[Saved entries]
————

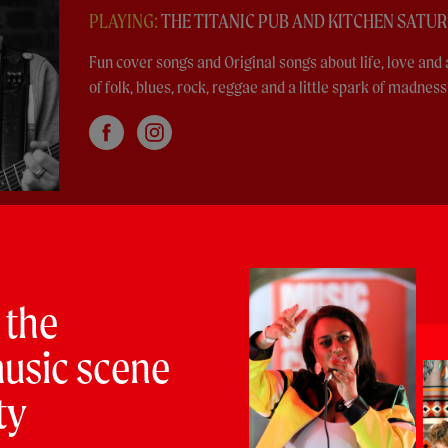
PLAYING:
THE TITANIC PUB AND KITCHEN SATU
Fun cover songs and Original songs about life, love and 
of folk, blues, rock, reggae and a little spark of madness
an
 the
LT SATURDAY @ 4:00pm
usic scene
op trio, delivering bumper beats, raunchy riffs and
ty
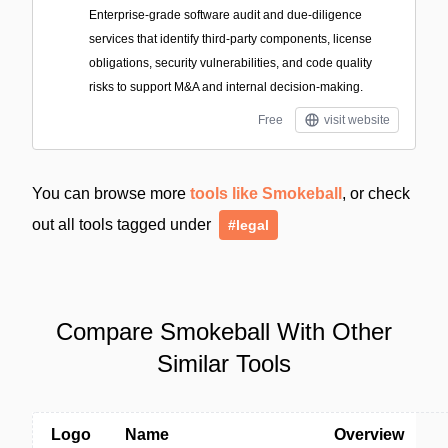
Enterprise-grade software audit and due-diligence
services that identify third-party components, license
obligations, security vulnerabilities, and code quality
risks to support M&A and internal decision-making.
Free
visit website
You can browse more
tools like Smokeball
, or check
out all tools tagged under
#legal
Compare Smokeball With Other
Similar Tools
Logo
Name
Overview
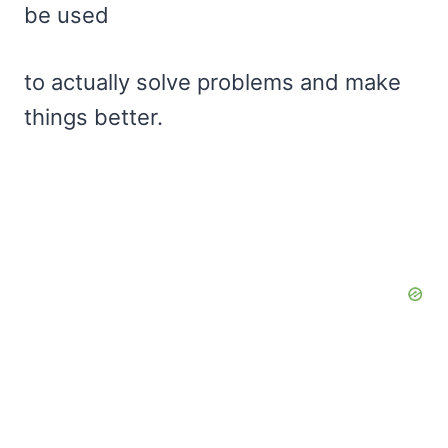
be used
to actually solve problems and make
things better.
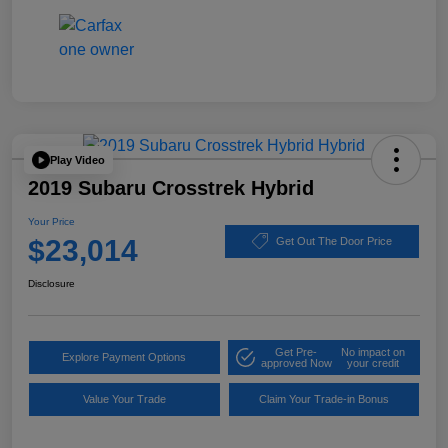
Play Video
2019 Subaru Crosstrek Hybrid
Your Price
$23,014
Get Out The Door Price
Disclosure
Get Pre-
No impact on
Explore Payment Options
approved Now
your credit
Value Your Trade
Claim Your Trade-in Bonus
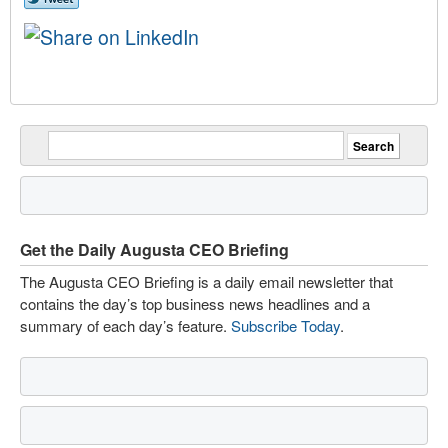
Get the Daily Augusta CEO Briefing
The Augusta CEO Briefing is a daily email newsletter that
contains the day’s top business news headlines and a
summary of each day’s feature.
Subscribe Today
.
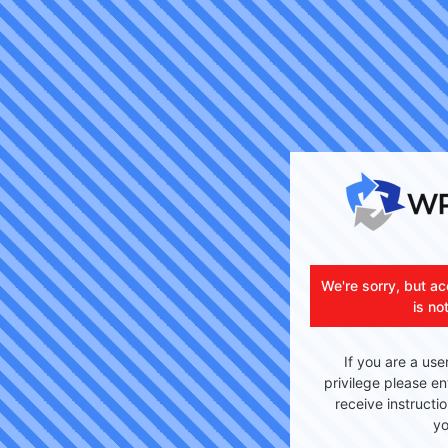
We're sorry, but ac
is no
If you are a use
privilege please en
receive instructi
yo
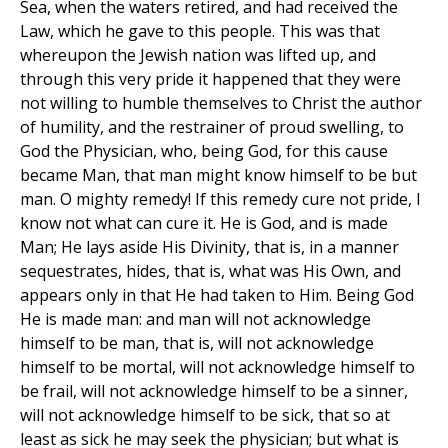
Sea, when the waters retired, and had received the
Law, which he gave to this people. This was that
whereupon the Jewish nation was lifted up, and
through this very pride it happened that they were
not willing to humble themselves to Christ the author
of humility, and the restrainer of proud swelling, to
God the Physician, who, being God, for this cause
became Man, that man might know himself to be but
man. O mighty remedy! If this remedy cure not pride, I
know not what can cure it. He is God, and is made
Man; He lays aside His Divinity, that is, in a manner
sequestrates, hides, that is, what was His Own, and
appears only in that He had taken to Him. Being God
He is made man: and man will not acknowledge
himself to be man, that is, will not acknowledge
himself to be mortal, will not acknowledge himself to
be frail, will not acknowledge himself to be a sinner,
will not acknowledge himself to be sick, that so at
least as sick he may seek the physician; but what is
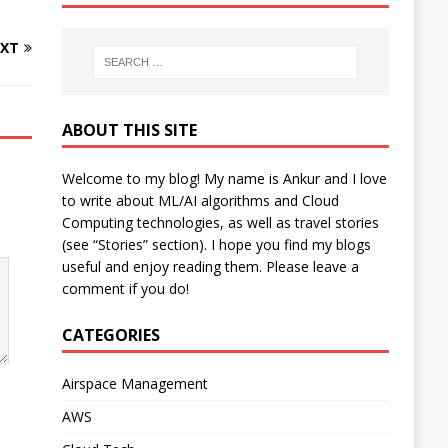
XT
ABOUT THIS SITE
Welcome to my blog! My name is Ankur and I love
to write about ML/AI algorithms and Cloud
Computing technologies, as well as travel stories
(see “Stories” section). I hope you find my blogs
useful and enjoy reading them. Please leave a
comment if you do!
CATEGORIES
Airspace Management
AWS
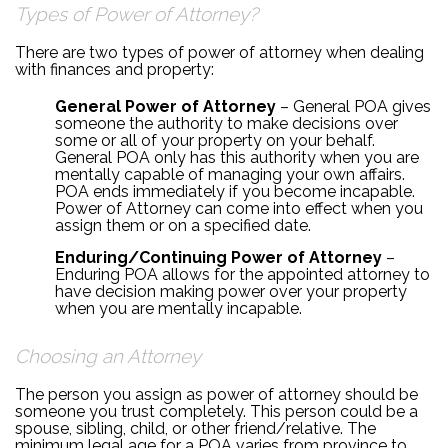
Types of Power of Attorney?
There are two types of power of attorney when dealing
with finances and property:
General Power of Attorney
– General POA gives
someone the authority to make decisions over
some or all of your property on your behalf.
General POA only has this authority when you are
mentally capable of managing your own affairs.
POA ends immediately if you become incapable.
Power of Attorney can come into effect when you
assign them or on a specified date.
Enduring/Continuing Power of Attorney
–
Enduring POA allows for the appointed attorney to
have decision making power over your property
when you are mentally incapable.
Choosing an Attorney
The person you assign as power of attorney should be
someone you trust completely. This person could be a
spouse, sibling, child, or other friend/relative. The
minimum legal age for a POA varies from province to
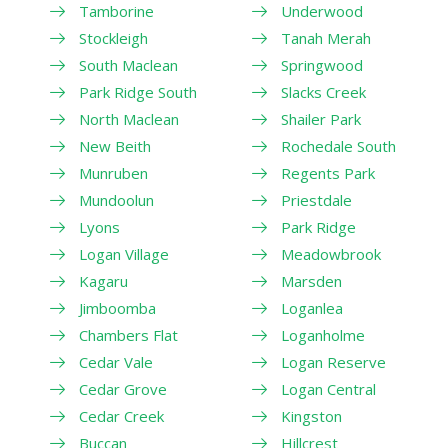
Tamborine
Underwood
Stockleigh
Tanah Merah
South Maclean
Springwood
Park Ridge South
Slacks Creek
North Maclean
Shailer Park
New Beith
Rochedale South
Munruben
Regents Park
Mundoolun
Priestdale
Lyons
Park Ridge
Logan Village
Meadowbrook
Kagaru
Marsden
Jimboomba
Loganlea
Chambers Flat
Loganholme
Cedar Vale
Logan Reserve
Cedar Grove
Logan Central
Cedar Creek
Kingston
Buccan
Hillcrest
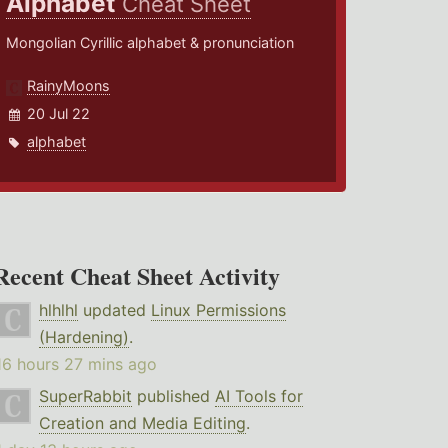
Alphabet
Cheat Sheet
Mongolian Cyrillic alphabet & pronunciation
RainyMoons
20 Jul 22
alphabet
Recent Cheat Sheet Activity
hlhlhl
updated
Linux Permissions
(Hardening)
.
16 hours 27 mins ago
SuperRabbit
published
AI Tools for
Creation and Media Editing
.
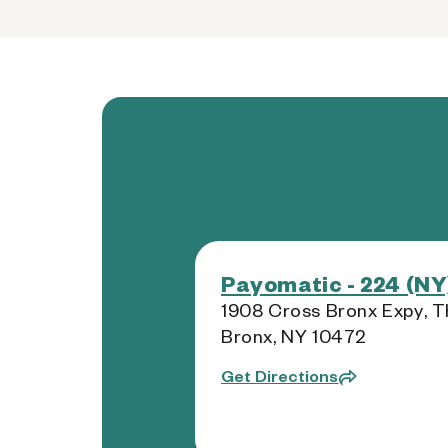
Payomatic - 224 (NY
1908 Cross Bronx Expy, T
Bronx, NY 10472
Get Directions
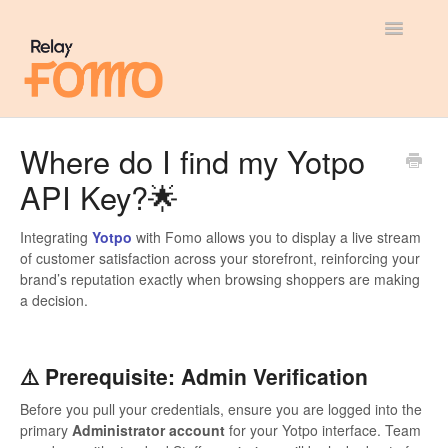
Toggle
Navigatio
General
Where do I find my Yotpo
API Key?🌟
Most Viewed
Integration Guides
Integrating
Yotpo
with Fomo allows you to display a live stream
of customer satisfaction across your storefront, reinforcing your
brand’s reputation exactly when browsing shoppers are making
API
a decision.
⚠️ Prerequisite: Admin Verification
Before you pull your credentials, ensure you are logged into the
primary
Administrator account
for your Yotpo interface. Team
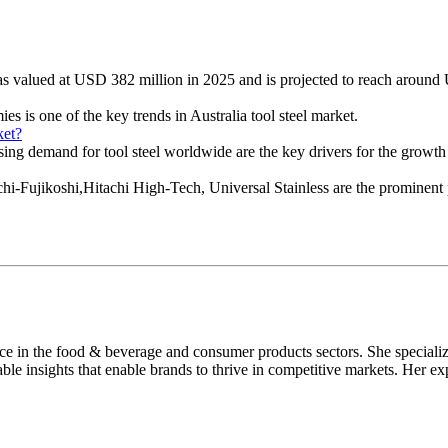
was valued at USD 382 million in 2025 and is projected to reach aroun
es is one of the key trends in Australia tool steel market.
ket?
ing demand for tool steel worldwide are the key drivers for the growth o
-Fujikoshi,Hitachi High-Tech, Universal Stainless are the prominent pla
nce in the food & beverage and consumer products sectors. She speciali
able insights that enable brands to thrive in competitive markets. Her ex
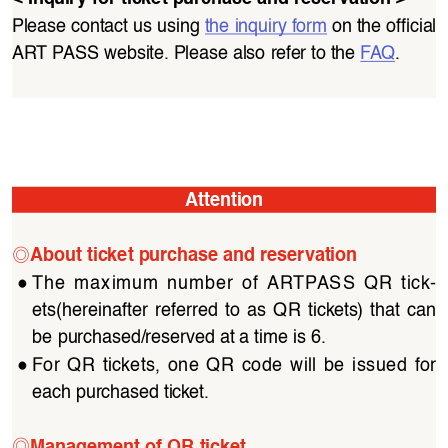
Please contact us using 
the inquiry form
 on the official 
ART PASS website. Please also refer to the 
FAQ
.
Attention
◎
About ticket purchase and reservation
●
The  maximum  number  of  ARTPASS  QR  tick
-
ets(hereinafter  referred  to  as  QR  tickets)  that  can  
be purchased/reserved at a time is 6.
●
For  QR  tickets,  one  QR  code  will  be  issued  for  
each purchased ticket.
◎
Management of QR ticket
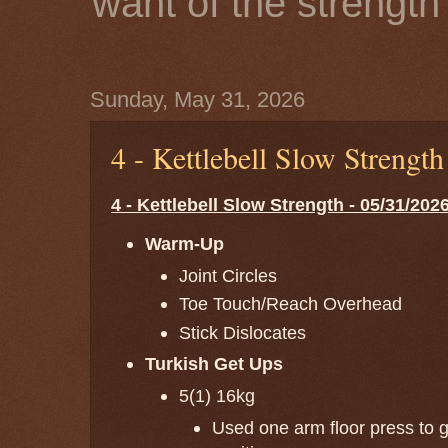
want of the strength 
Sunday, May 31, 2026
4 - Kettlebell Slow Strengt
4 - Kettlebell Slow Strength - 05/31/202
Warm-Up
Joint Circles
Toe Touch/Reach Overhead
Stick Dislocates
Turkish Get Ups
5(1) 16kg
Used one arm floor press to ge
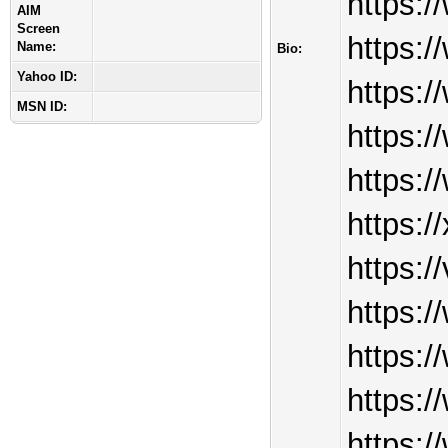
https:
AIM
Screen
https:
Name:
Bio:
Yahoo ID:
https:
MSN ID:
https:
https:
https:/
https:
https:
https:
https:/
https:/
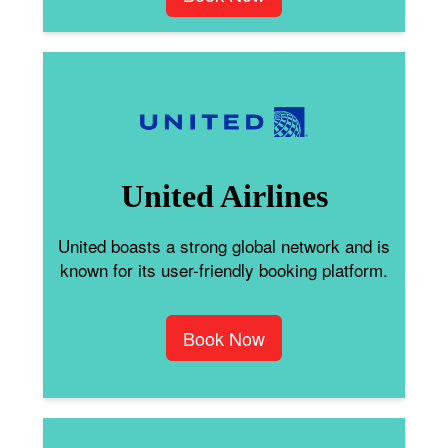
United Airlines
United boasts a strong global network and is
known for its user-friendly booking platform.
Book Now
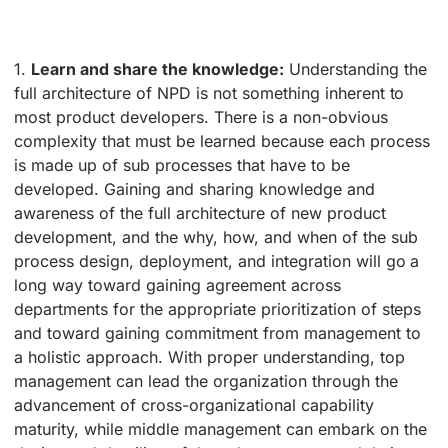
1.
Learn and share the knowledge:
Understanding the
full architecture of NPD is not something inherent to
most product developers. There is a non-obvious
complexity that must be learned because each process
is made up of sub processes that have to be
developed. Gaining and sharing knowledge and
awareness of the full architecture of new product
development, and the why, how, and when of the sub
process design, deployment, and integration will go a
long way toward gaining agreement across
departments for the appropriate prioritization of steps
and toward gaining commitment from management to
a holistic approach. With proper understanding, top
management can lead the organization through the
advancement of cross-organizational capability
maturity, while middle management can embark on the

————

Work required: Set every record down again verbatim, without pictures.

Task output:
PLAYING:
THE TITANIC PUB AND KITCHEN SATU
Fun cover songs and Original songs about life, love and 
of folk, blues, rock, reggae and a little spark of madness
an
 the
LT SATURDAY @ 4:00pm
usic scene
op trio, delivering bumper beats, raunchy riffs and
ty
Enterprise-grade software audit and due-diligence
services that identify third-party components, license
obligations, security vulnerabilities, and code quality
risks to support M&A and internal decision-making.
Free
visit website
You can browse more
tools like Smokeball
, or check
out all tools tagged under
#legal
Compare Smokeball With Other
Similar Tools
Logo
Name
Overview
be used
to actually solve problems and make
things better.
Play Video
2019 Subaru Crosstrek Hybrid
Your Price
$23,014
Get Out The Door Price
Disclosure
Get Pre-
No impact on
Explore Payment Options
approved Now
your credit
Value Your Trade
Claim Your Trade-in Bonus
Get the Daily Augusta CEO Briefing
The Augusta CEO Briefing is a daily email newsletter that
contains the day’s top business news headlines and a
summary of each day’s feature.
Subscribe Today
.
We're sorry, but ac
is no
If you are a use
privilege please en
receive instructi
yo
Sea, when the waters retired, and had received the
Law, which he gave to this people. This was that
whereupon the Jewish nation was lifted up, and
through this very pride it happened that they were
not willing to humble themselves to Christ the author
of humility, and the restrainer of proud swelling, to
God the Physician, who, being God, for this cause
became Man, that man might know himself to be but
man. O mighty remedy! If this remedy cure not pride, I
know not what can cure it. He is God, and is made
Man; He lays aside His Divinity, that is, in a manner
sequestrates, hides, that is, what was His Own, and
appears only in that He had taken to Him. Being God
He is made man: and man will not acknowledge
himself to be man, that is, will not acknowledge
himself to be mortal, will not acknowledge himself to
be frail, will not acknowledge himself to be a sinner,
will not acknowledge himself to be sick, that so at
least as sick he may seek the physician; but what is
XT
ABOUT THIS SITE
Welcome to my blog! My name is Ankur and I love
to write about ML/AI algorithms and Cloud
Computing technologies, as well as travel stories
(see “Stories” section). I hope you find my blogs
useful and enjoy reading them. Please leave a
comment if you do!
CATEGORIES
Airspace Management
AWS
Types of Power of Attorney?
There are two types of power of attorney when dealing
with finances and property:
General Power of Attorney
– General POA gives
someone the authority to make decisions over
some or all of your property on your behalf.
General POA only has this authority when you are
mentally capable of managing your own affairs.
POA ends immediately if you become incapable.
Power of Attorney can come into effect when you
assign them or on a specified date.
Enduring/Continuing Power of Attorney
–
Enduring POA allows for the appointed attorney to
have decision making power over your property
when you are mentally incapable.
Choosing an Attorney
The person you assign as power of attorney should be
someone you trust completely. This person could be a
spouse, sibling, child, or other friend/relative. The
minimum legal age for a POA varies from province to
Tamborine
Underwood
Stockleigh
Tanah Merah
South Maclean
Springwood
Park Ridge South
Slacks Creek
North Maclean
Shailer Park
New Beith
Rochedale South
Munruben
Regents Park
Mundoolun
Priestdale
Lyons
Park Ridge
Logan Village
Meadowbrook
Kagaru
Marsden
Jimboomba
Loganlea
Chambers Flat
Loganholme
Cedar Vale
Logan Reserve
Cedar Grove
Logan Central
Cedar Creek
Kingston
Buccan
Hillcrest
Alphabet
Cheat Sheet
Mongolian Cyrillic alphabet & pronunciation
RainyMoons
20 Jul 22
alphabet
Recent Cheat Sheet Activity
hlhlhl
updated
Linux Permissions
(Hardening)
.
16 hours 27 mins ago
SuperRabbit
published
AI Tools for
Creation and Media Editing
.
Payomatic - 224 (NY
1908 Cross Bronx Expy, T
Bronx, NY 10472
Get Directions
Toggle
Navigatio
General
Where do I find my Yotpo
API Key?🌟
Most Viewed
Integration Guides
Integrating
Yotpo
with Fomo allows you to display a live stream
of customer satisfaction across your storefront, reinforcing your
brand’s reputation exactly when browsing shoppers are making
API
a decision.
⚠️ Prerequisite: Admin Verification
Before you pull your credentials, ensure you are logged into the
primary
Administrator account
for your Yotpo interface. Team
was valued at USD 382 million in 2025 and is projected to reach aroun
es is one of the key trends in Australia tool steel market.
ket?
ing demand for tool steel worldwide are the key drivers for the growth o
-Fujikoshi,Hitachi High-Tech, Universal Stainless are the prominent pla
nce in the food & beverage and consumer products sectors. She speciali
able insights that enable brands to thrive in competitive markets. Her ex
Please contact us using 
the inquiry form
 on the official 
ART PASS website. Please also refer to the 
FAQ
.
Attention
◎
About ticket purchase and reservation
●
The  maximum  number  of  ARTPASS  QR  tick
-
ets(hereinafter  referred  to  as  QR  tickets)  that  can  
be purchased/reserved at a time is 6.
●
For  QR  tickets,  one  QR  code  will  be  issued  for  
each purchased ticket.
◎
Management of QR ticket
want of the strength 
Sunday, May 31, 2026
4 - Kettlebell Slow Strengt
4 - Kettlebell Slow Strength - 05/31/202
Warm-Up
Joint Circles
Toe Touch/Reach Overhead
Stick Dislocates
Turkish Get Ups
5(1) 16kg
Used one arm floor press to ge
https:
AIM
Screen
https:
Name:
Bio:
Yahoo ID:
https:
MSN ID:
https:
https:
https:/
https:
https:
https:
https:/
https:/
United Airlines
United boasts a strong global network and is
known for its user-friendly booking platform.
Book Now
1.
Learn and share the knowledge:
Understanding the
full architecture of NPD is not something inherent to
most product developers. There is a non-obvious
complexity that must be learned because each process
is made up of sub processes that have to be
developed. Gaining and sharing knowledge and
awareness of the full architecture of new product
development, and the why, how, and when of the sub
process design, deployment, and integration will go a
long way toward gaining agreement across
departments for the appropriate prioritization of steps
and toward gaining commitment from management to
a holistic approach. With proper understanding, top
management can lead the organization through the
advancement of cross-organizational capability
maturity, while middle management can embark on the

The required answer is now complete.